Sometimes, it’s just a matter of sucking it up and not being soft or making excuses. Making the choice to keep going isn’t always about motivation, it's about building habits. All you need to do is make a habit of not giving up and it won’t be long before you notice just how far you’ve come. .
Your mental toughness and endurance need to progress a little at a time, just like your physical endurance. Making the choice to endure establishes a pattern that you’ll be able to draw on next time — it’s this basis that allows you to push through when motivation runs out.
Staying motivated on long cycles
Counter intuitively, the first and most important thing to improve your motivation is to get away from relying on motivation! Take a disciplined approach and treat your session as a “this is not an optional thing ”as this tends to be a more reliable way to ensure you see things through and workout regularly. Commit to your process and each workout will help you to build more long-term staying power.
Most of the motivation of a paced long-distance cycle comes from putting your head somewhere else. Beating boredom usually involves not just cycling but distracting yourself with a way of contextualising all that pedalling or just putting your mind elsewhere. The more you can break cycling down to the next stride, the better you’ll stay on-task.
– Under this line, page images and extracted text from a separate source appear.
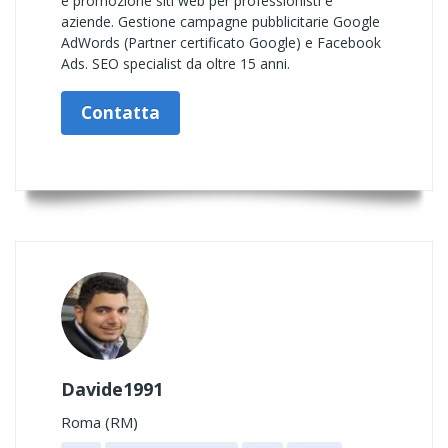
e promozione siti web per professionisti e
aziende. Gestione campagne pubblicitarie Google
AdWords (Partner certificato Google) e Facebook
Ads. SEO specialist da oltre 15 anni.
Contatta
Davide1991
Roma (RM)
This is important for long-distance cycling where the main risks are poor energy levels, cardiorespiratory function, and mental fatigue. Long-distance cycling is relative to your ability but typically, long-distance cycling will refer to anything above 20km, or any session that lasts for more than an hour. Most experienced cyclists will happily work in the 50-100km distance in a matter of hours in a weekly ‘long ride’.
Any distance that expands on your current abilities or sets a personal distance record is a great way to train for endurance. For a beginner, that might only be 10km. For an experienced cyclist, a good distance on an exercise bike could be a Saturday morning century ride (either in miles or kilometres).
Distance is personal. The idea is to work into longer ranges over time, hold a good pace and put in the time and effort that makes you fitter, healthier, and a better cyclist.